→ WHAT YOU NEED TO DO:
Would you output the whole of the data exactly?

Collected data:
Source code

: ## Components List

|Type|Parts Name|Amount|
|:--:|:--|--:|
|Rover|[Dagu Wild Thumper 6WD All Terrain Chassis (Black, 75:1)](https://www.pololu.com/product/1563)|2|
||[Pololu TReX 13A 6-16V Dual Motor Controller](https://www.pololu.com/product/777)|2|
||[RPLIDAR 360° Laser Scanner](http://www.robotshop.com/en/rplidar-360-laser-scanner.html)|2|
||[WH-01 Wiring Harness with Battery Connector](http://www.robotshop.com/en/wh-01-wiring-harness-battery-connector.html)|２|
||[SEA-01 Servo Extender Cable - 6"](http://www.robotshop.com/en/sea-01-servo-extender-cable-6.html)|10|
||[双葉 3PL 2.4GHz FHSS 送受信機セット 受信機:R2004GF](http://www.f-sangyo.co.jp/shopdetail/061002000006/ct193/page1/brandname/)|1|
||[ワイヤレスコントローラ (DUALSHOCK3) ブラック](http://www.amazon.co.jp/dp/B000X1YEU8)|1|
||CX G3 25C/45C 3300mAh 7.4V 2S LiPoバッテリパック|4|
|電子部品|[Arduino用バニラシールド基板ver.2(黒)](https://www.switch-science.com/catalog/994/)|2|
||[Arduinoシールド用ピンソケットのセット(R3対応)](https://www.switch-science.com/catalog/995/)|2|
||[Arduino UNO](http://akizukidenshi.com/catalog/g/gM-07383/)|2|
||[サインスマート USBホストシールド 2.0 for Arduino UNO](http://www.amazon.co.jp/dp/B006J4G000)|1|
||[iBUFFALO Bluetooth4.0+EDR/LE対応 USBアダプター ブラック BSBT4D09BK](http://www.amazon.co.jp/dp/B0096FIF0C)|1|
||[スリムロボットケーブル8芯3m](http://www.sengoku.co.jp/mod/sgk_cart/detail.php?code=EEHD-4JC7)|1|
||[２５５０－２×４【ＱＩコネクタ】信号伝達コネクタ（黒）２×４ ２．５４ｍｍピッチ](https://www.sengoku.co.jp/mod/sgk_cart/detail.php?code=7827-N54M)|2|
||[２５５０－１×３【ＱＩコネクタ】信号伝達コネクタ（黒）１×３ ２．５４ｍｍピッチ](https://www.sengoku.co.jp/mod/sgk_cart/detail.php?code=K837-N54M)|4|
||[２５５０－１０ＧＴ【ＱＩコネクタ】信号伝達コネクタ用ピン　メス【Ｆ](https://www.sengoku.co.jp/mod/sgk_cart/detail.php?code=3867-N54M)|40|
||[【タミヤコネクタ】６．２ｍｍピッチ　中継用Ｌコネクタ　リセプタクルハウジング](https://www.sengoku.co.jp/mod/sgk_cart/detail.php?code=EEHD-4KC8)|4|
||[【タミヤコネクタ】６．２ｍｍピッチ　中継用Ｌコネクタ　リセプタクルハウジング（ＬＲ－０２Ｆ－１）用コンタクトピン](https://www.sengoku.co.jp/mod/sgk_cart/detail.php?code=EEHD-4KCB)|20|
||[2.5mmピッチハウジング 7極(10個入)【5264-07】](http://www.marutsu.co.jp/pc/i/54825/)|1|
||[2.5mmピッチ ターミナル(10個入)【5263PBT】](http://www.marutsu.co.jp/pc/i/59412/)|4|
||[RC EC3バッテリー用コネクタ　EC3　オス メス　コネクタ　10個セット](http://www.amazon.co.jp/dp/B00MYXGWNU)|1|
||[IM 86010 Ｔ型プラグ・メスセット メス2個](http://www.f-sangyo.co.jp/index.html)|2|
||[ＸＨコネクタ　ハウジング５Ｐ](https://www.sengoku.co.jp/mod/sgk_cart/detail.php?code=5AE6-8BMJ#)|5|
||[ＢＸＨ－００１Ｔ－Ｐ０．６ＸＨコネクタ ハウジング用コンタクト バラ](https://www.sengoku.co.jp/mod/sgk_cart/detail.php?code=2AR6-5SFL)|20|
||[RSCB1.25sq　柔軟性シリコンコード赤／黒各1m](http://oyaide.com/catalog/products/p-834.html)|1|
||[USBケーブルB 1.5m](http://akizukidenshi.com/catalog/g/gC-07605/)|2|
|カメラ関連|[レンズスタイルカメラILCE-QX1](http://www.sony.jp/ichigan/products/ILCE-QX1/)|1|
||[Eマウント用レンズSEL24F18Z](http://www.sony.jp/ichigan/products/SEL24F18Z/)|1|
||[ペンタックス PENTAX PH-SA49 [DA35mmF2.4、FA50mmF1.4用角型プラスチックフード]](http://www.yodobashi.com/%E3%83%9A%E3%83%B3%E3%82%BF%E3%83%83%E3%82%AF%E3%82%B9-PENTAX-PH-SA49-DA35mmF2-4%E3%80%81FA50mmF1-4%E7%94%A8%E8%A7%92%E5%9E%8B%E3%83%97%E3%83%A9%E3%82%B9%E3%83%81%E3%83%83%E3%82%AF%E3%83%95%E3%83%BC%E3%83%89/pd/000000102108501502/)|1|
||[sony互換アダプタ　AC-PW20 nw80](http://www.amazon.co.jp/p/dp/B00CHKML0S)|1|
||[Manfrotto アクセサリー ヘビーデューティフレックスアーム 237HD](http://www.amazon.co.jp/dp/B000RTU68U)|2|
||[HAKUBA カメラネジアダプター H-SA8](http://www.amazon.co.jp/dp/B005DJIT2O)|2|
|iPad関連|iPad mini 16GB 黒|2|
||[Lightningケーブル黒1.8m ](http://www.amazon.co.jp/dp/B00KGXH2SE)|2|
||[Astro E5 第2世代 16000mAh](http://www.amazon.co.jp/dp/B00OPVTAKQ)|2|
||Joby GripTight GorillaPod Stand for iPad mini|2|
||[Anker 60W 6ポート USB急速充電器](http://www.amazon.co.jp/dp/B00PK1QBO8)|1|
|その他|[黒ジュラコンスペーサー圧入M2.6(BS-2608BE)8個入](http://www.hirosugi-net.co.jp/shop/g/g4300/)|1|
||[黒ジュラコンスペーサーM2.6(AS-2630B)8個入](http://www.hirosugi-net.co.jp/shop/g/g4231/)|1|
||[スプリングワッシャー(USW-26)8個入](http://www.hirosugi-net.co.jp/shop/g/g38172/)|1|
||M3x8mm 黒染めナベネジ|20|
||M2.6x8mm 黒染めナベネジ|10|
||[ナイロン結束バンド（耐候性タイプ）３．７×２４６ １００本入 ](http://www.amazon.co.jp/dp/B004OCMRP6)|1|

→ TASK SOLUTION:
Source code

: ## Components List

|Type|Parts Name|Amount|
|:--:|:--|--:|
|Rover|[Dagu Wild Thumper 6WD All Terrain Chassis (Black, 75:1)](https://www.pololu.com/product/1563)|2|
||[Pololu TReX 13A 6-16V Dual Motor Controller](https://www.pololu.com/product/777)|2|
||[RPLIDAR 360° Laser Scanner](http://www.robotshop.com/en/rplidar-360-laser-scanner.html)|2|
||[WH-01 Wiring Harness with Battery Connector](http://www.robotshop.com/en/wh-01-wiring-harness-battery-connector.html)|２|
||[SEA-01 Servo Extender Cable - 6"](http://www.robotshop.com/en/sea-01-servo-extender-cable-6.html)|10|
||[双葉 3PL 2.4GHz FHSS 送受信機セット 受信機:R2004GF](http://www.f-sangyo.co.jp/shopdetail/061002000006/ct193/page1/brandname/)|1|
||[ワイヤレスコントローラ (DUALSHOCK3) ブラック](http://www.amazon.co.jp/dp/B000X1YEU8)|1|
||CX G3 25C/45C 3300mAh 7.4V 2S LiPoバッテリパック|4|
|電子部品|[Arduino用バニラシールド基板ver.2(黒)](https://www.switch-science.com/catalog/994/)|2|
||[Arduinoシールド用ピンソケットのセット(R3対応)](https://www.switch-science.com/catalog/995/)|2|
||[Arduino UNO](http://akizukidenshi.com/catalog/g/gM-07383/)|2|
||[サインスマート USBホストシールド 2.0 for Arduino UNO](http://www.amazon.co.jp/dp/B006J4G000)|1|
||[iBUFFALO Bluetooth4.0+EDR/LE対応 USBアダプター ブラック BSBT4D09BK](http://www.amazon.co.jp/dp/B0096FIF0C)|1|
||[スリムロボットケーブル8芯3m](http://www.sengoku.co.jp/mod/sgk_cart/detail.php?code=EEHD-4JC7)|1|
||[２５５０－２×４【ＱＩコネクタ】信号伝達コネクタ（黒）２×４ ２．５４ｍｍピッチ](https://www.sengoku.co.jp/mod/sgk_cart/detail.php?code=7827-N54M)|2|
||[２５５０－１×３【ＱＩコネクタ】信号伝達コネクタ（黒）１×３ ２．５４ｍｍピッチ](https://www.sengoku.co.jp/mod/sgk_cart/detail.php?code=K837-N54M)|4|
||[２５５０－１０ＧＴ【ＱＩコネクタ】信号伝達コネクタ用ピン　メス【Ｆ](https://www.sengoku.co.jp/mod/sgk_cart/detail.php?code=3867-N54M)|40|
||[【タミヤコネクタ】６．２ｍｍピッチ　中継用Ｌコネクタ　リセプタクルハウジング](https://www.sengoku.co.jp/mod/sgk_cart/detail.php?code=EEHD-4KC8)|4|
||[【タミヤコネクタ】６．２ｍｍピッチ　中継用Ｌコネクタ　リセプタクルハウジング（ＬＲ－０２Ｆ－１）用コンタクトピン](https://www.sengoku.co.jp/mod/sgk_cart/detail.php?code=EEHD-4KCB)|20|
||[2.5mmピッチハウジング 7極(10個入)【5264-07】](http://www.marutsu.co.jp/pc/i/54825/)|1|
||[2.5mmピッチ ターミナル(10個入)【5263PBT】](http://www.marutsu.co.jp/pc/i/59412/)|4|
||[RC EC3バッテリー用コネクタ　EC3　オス メス　コネクタ　10個セット](http://www.amazon.co.jp/dp/B00MYXGWNU)|1|
||[IM 86010 Ｔ型プラグ・メスセット メス2個](http://www.f-sangyo.co.jp/index.html)|2|
||[ＸＨコネクタ　ハウジング５Ｐ](https://www.sengoku.co.jp/mod/sgk_cart/detail.php?code=5AE6-8BMJ#)|5|
||[ＢＸＨ－００１Ｔ－Ｐ０．６ＸＨコネクタ ハウジング用コンタクト バラ](https://www.sengoku.co.jp/mod/sgk_cart/detail.php?code=2AR6-5SFL)|20|
||[RSCB1.25sq　柔軟性シリコンコード赤／黒各1m](http://oyaide.com/catalog/products/p-834.html)|1|
||[USBケーブルB 1.5m](http://akizukidenshi.com/catalog/g/gC-07605/)|2|
|カメラ関連|[レンズスタイルカメラILCE-QX1](http://www.sony.jp/ichigan/products/ILCE-QX1/)|1|
||[Eマウント用レンズSEL24F18Z](http://www.sony.jp/ichigan/products/SEL24F18Z/)|1|
||[ペンタックス PENTAX PH-SA49 [DA35mmF2.4、FA50mmF1.4用角型プラスチックフード]](http://www.yodobashi.com/%E3%83%9A%E3%83%B3%E3%82%BF%E3%83%83%E3%82%AF%E3%82%B9-PENTAX-PH-SA49-DA35mmF2-4%E3%80%81FA50mmF1-4%E7%94%A8%E8%A7%92%E5%9E%8B%E3%83%97%E3%83%A9%E3%82%B9%E3%83%81%E3%83%83%E3%82%AF%E3%83%95%E3%83%BC%E3%83%89/pd/000000102108501502/)|1|
||[sony互換アダプタ　AC-PW20 nw80](http://www.amazon.co.jp/p/dp/B00CHKML0S)|1|
||[Manfrotto アクセサリー ヘビーデューティフレックスアーム 237HD](http://www.amazon.co.jp/dp/B000RTU68U)|2|
||[HAKUBA カメラネジアダプター H-SA8](http://www.amazon.co.jp/dp/B005DJIT2O)|2|
|iPad関連|iPad mini 16GB 黒|2|
||[Lightningケーブル黒1.8m ](http://www.amazon.co.jp/dp/B00KGXH2SE)|2|
||[Astro E5 第2世代 16000mAh](http://www.amazon.co.jp/dp/B00OPVTAKQ)|2|
||Joby GripTight GorillaPod Stand for iPad mini|2|
||[Anker 60W 6ポート USB急速充電器](http://www.amazon.co.jp/dp/B00PK1QBO8)|1|
|その他|[黒ジュラコンスペーサー圧入M2.6(BS-2608BE)8個入](http://www.hirosugi-net.co.jp/shop/g/g4300/)|1|
||[黒ジュラコンスペーサーM2.6(AS-2630B)8個入](http://www.hirosugi-net.co.jp/shop/g/g4231/)|1|
||[スプリングワッシャー(USW-26)8個入](http://www.hirosugi-net.co.jp/shop/g/g38172/)|1|
||M3x8mm 黒染めナベネジ|20|
||M2.6x8mm 黒染めナベネジ|10|
||[ナイロン結束バンド（耐候性タイプ）３．７×２４６ １００本入 ](http://www.amazon.co.jp/dp/B004OCMRP6)|1|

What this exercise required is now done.